- [Activity 1]: According to the access point excerpt, why is it good news that the guest and private wireless networks are separate?

I don't really have a good place for a second access point without drilling some holes and running some lengths of cat 5, but I figured as this access point has detachable antennas, I could try swapping them out for some higher gain antennae. That and I'm keen to keep energy consumption down so a single AP is prefereable.

Anyway, I plugged it in and checked with Wi-Fi analyzer for signal strength. Didn't notice any new APs appear.
Factory reset.
Bingo, TP-Link AP appeared with a approx 20% better signal strength than the existing AP.

Set it up - bit fiddly at first, but after a quick bit of poking around the phone automatically connects to it.
Then I did a bit of further reading and found out that hidden in the UI are options for multi-SSID and VLAN.

An hour later*, I've got a guest wireless network providing internet access and a second 'private' wireless network providing internet and internal network access. And that's with a dumb switch between the AP and the smart switch.

And that's good news, because at least if someone does get the wireless key for the guest network [care of M$ WiFi Sense], they can't access anything on the 'private' network. I'm just contemplating pushing the guest wi-fi network over the outbound VPN connection in the event someone does use it for anything illicit.

*Most of that was spent coming to the slow realisation that the guest network didn't have internet access because I'd forgotten to add outbound NAT rules to the firewall.

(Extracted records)
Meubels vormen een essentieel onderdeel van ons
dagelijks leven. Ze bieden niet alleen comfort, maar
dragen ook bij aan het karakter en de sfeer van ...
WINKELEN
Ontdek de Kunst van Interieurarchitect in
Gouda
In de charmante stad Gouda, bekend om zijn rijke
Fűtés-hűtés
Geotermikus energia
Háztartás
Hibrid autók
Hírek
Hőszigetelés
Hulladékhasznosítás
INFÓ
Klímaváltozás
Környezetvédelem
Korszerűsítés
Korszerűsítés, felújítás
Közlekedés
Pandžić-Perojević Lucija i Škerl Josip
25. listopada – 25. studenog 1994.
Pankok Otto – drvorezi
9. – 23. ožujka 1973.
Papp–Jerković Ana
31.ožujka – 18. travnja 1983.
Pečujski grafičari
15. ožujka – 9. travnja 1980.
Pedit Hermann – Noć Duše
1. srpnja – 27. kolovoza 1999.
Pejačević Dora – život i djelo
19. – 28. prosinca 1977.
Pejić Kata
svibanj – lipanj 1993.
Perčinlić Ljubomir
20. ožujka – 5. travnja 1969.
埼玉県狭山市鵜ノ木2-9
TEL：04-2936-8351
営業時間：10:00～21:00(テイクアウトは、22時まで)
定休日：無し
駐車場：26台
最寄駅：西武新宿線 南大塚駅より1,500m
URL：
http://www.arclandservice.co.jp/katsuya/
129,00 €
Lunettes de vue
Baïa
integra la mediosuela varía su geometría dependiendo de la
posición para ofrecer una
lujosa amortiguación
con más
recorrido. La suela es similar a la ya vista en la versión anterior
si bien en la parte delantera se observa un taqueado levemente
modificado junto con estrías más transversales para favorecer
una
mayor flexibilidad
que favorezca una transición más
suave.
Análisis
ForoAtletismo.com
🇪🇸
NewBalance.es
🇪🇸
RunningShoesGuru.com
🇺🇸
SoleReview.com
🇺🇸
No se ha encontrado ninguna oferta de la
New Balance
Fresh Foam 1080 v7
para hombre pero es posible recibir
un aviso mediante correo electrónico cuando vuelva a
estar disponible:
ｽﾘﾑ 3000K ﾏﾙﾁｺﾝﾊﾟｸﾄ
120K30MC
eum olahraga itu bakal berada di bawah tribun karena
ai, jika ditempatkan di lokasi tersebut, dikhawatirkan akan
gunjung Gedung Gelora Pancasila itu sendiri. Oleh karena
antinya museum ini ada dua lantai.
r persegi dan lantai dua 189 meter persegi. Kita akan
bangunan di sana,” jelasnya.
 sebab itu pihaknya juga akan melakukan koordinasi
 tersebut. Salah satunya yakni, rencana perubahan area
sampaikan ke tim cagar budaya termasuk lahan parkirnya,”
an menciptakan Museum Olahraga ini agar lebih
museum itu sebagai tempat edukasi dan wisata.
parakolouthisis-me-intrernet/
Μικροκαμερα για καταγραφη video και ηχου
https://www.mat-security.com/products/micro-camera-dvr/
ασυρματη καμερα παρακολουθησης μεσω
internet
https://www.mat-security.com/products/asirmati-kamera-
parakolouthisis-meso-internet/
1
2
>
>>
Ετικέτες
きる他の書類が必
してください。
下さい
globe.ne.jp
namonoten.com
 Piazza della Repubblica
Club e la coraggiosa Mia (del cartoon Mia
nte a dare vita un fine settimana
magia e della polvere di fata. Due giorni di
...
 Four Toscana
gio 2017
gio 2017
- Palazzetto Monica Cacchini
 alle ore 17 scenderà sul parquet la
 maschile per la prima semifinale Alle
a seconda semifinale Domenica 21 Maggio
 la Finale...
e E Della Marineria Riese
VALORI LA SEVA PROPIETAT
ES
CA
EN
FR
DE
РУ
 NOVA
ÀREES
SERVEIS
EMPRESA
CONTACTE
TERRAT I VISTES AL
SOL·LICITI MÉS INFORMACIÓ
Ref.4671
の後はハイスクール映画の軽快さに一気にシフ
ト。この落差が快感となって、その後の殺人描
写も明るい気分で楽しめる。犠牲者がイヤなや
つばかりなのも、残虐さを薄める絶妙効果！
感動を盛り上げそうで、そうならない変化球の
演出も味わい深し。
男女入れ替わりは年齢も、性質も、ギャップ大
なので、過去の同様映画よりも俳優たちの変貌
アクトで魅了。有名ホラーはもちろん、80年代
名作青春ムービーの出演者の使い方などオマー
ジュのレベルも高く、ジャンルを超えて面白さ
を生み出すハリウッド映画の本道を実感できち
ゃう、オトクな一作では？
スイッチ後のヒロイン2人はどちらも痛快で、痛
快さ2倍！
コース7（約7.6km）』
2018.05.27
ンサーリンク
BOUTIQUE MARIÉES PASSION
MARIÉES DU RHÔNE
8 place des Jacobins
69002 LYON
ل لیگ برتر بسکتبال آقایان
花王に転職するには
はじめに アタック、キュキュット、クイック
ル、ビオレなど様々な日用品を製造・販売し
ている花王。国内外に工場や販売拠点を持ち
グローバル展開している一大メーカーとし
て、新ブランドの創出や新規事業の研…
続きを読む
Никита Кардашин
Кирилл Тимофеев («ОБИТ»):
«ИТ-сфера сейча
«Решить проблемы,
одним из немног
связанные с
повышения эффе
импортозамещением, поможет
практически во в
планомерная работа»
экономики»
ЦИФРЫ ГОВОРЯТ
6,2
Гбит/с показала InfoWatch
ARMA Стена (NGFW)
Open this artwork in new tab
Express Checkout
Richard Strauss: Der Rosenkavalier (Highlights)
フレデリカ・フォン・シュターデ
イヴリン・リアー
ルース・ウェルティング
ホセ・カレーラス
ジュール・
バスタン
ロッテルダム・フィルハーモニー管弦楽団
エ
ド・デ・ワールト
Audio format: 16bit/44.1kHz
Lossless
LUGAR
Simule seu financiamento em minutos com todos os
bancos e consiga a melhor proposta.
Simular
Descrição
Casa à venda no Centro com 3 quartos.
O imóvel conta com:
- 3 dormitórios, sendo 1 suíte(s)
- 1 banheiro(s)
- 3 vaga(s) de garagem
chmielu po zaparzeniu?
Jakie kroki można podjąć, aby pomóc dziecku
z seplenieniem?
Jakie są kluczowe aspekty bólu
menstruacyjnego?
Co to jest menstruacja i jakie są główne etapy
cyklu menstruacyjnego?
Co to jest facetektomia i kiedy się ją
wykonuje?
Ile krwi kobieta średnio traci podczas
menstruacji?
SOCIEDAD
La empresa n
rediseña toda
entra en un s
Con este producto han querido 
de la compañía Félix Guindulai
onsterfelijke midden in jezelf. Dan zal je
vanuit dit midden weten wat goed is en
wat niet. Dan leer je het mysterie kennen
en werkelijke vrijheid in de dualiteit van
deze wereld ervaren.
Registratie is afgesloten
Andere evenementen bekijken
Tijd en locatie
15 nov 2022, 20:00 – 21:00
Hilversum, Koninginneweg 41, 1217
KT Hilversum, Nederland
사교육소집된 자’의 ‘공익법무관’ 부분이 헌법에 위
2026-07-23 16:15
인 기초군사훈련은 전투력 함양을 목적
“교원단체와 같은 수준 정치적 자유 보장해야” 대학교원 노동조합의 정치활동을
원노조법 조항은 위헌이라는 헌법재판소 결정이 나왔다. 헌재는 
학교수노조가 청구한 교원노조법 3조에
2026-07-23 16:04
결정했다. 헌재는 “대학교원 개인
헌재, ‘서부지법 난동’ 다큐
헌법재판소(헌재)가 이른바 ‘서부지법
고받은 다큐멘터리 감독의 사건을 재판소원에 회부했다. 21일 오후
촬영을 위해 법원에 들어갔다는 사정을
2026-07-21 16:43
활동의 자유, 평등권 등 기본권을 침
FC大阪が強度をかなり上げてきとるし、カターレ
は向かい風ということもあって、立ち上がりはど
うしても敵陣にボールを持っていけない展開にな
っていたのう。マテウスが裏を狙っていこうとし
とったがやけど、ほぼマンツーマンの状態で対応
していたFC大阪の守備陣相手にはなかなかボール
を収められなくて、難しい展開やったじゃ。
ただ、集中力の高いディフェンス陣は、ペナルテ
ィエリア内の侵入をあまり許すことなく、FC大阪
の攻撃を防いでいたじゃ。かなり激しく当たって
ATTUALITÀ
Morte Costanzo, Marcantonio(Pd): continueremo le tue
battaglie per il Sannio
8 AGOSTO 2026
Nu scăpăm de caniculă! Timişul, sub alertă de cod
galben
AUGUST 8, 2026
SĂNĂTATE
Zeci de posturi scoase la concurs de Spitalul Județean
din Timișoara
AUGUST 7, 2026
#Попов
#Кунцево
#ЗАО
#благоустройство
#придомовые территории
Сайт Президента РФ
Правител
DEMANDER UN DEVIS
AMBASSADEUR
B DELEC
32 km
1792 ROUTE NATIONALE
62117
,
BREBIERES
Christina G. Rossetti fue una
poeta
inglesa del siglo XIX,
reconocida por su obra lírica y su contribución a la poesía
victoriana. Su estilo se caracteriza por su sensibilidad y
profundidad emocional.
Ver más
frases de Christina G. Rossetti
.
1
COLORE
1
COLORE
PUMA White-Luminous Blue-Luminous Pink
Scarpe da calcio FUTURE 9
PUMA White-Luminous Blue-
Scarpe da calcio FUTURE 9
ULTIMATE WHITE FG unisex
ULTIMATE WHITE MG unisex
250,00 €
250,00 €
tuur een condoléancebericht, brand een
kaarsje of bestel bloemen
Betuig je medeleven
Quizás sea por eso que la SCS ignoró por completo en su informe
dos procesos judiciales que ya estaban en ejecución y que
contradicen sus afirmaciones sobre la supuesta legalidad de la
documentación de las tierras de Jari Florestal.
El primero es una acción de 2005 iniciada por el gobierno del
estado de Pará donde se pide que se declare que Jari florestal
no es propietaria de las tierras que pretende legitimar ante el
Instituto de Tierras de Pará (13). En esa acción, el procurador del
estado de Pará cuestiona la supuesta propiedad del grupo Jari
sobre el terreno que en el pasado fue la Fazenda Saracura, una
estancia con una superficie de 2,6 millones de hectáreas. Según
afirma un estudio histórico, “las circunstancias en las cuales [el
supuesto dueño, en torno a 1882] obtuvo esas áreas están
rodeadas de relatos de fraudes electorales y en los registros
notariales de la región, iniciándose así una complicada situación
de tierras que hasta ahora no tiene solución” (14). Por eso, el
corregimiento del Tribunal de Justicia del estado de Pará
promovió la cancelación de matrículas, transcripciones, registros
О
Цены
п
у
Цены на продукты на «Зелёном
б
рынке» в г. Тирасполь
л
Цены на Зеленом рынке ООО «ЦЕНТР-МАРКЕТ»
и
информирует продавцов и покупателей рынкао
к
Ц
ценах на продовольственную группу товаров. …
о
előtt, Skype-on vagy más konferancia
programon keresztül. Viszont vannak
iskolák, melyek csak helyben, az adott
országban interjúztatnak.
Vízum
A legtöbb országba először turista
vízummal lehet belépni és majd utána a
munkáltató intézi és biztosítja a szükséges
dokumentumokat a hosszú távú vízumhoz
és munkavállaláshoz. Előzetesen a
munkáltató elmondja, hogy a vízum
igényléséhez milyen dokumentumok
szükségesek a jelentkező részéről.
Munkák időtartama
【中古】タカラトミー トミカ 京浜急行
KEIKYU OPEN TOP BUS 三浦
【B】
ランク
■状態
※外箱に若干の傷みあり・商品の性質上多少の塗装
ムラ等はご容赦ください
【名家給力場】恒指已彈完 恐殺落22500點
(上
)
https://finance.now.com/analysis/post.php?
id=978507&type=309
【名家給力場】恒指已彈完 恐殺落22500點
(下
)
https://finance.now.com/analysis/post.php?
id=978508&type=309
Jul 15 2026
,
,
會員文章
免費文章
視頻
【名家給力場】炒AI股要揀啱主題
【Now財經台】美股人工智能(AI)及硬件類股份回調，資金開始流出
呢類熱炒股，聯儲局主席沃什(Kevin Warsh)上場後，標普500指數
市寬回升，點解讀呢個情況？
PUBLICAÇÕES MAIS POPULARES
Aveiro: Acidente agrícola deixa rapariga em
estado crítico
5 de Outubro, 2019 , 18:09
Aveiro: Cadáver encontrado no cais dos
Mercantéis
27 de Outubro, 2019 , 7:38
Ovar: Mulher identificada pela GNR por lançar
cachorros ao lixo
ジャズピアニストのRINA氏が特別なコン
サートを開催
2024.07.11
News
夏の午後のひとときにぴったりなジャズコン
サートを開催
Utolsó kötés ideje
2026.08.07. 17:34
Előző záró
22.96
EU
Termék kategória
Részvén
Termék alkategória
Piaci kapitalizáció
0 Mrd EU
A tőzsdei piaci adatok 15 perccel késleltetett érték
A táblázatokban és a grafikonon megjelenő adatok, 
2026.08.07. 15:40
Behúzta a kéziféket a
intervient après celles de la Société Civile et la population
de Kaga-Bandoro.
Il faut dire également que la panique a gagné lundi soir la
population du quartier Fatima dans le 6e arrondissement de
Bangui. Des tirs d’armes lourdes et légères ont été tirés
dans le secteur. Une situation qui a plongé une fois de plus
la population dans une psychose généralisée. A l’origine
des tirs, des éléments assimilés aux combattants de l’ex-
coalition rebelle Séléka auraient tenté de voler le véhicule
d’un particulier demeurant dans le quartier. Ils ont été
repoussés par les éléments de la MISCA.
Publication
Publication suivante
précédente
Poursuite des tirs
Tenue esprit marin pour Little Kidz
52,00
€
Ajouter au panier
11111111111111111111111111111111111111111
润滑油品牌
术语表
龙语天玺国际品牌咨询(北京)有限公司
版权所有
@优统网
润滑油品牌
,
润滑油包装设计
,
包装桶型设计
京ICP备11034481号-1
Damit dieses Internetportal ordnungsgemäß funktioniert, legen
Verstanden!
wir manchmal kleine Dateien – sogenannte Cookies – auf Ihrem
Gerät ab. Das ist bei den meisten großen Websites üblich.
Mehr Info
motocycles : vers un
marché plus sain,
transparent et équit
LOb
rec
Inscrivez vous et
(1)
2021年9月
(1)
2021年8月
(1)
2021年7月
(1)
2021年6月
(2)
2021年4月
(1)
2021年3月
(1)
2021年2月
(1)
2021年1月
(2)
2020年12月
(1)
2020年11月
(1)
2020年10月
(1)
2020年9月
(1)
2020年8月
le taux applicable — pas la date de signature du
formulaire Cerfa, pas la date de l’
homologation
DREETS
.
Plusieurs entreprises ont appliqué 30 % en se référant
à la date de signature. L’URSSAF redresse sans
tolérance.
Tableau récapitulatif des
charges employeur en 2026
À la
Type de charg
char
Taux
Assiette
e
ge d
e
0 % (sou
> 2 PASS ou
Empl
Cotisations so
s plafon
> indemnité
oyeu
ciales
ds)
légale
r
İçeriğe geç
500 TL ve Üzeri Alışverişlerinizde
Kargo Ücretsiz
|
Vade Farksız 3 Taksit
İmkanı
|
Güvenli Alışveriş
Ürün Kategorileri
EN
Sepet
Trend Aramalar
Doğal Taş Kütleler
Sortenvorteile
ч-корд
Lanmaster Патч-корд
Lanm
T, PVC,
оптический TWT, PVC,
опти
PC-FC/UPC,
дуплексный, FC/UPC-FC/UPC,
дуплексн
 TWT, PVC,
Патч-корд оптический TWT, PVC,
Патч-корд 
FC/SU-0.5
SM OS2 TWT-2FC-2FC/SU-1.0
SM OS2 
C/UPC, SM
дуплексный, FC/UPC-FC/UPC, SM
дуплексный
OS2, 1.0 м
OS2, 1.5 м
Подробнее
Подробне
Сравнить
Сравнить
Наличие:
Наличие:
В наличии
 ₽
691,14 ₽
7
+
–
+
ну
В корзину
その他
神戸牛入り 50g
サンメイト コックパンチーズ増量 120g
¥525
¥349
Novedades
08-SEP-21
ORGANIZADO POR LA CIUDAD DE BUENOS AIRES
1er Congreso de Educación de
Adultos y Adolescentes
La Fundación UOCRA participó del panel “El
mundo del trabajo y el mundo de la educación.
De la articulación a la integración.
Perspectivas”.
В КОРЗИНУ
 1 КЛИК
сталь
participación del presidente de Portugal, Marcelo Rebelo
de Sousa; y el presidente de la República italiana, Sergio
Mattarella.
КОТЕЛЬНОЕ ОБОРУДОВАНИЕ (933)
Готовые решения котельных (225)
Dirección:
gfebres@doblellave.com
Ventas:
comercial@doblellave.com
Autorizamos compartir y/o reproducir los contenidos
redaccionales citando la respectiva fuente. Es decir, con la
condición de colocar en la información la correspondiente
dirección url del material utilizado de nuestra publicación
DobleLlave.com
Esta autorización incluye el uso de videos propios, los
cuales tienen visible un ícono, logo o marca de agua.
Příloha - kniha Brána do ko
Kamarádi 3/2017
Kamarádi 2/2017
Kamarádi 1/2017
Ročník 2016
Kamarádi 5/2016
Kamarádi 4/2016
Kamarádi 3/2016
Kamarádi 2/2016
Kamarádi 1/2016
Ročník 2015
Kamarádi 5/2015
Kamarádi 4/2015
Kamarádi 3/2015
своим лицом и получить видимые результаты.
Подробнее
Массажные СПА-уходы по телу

- [Activity 2]: Give the lines of the records, from the start of the records to the line containing "ai, jika ditempatkan", as a JSON list of strings with one string per line and blank lines left out.

- [Answer space 1]: If someone obtains the guest network's wireless key, for example through WiFi Sense, they still can't access anything on the private network.

- [Answer space 2]:
[
  "Meubels vormen een essentieel onderdeel van ons",
  "dagelijks leven. Ze bieden niet alleen comfort, maar",
  "dragen ook bij aan het karakter en de sfeer van ...",
  "WINKELEN",
  "Ontdek de Kunst van Interieurarchitect in",
  "Gouda",
  "In de charmante stad Gouda, bekend om zijn rijke",
  "Fűtés-hűtés",
  "Geotermikus energia",
  "Háztartás",
  "Hibrid autók",
  "Hírek",
  "Hőszigetelés",
  "Hulladékhasznosítás",
  "INFÓ",
  "Klímaváltozás",
  "Környezetvédelem",
  "Korszerűsítés",
  "Korszerűsítés, felújítás",
  "Közlekedés",
  "Pandžić-Perojević Lucija i Škerl Josip",
  "25. listopada – 25. studenog 1994.",
  "Pankok Otto – drvorezi",
  "9. – 23. ožujka 1973.",
  "Papp–Jerković Ana",
  "31.ožujka – 18. travnja 1983.",
  "Pečujski grafičari",
  "15. ožujka – 9. travnja 1980.",
  "Pedit Hermann – Noć Duše",
  "1. srpnja – 27. kolovoza 1999.",
  "Pejačević Dora – život i djelo",
  "19. – 28. prosinca 1977.",
  "Pejić Kata",
  "svibanj – lipanj 1993.",
  "Perčinlić Ljubomir",
  "20. ožujka – 5. travnja 1969.",
  "埼玉県狭山市鵜ノ木2-9",
  "TEL：04-2936-8351",
  "営業時間：10:00～21:00(テイクアウトは、22時まで)",
  "定休日：無し",
  "駐車場：26台",
  "最寄駅：西武新宿線 南大塚駅より1,500m",
  "URL：",
  "http://www.arclandservice.co.jp/katsuya/",
  "129,00 €",
  "Lunettes de vue",
  "Baïa",
  "integra la mediosuela varía su geometría dependiendo de la",
  "posición para ofrecer una",
  "lujosa amortiguación",
  "con más",
  "recorrido. La suela es similar a la ya vista en la versión anterior",
  "si bien en la parte delantera se observa un taqueado levemente",
  "modificado junto con estrías más transversales para favorecer",
  "una",
  "mayor flexibilidad",
  "que favorezca una transición más",
  "suave.",
  "Análisis",
  "ForoAtletismo.com",
  "🇪🇸",
  "NewBalance.es",
  "🇪🇸",
  "RunningShoesGuru.com",
  "🇺🇸",
  "SoleReview.com",
  "🇺🇸",
  "No se ha encontrado ninguna oferta de la",
  "New Balance",
  "Fresh Foam 1080 v7",
  "para hombre pero es posible recibir",
  "un aviso mediante correo electrónico cuando vuelva a",
  "estar disponible:",
  "ｽﾘﾑ 3000K ﾏﾙﾁｺﾝﾊﾟｸﾄ",
  "120K30MC",
  "eum olahraga itu bakal berada di bawah tribun karena",
  "ai, jika ditempatkan di lokasi tersebut, dikhawatirkan akan"
]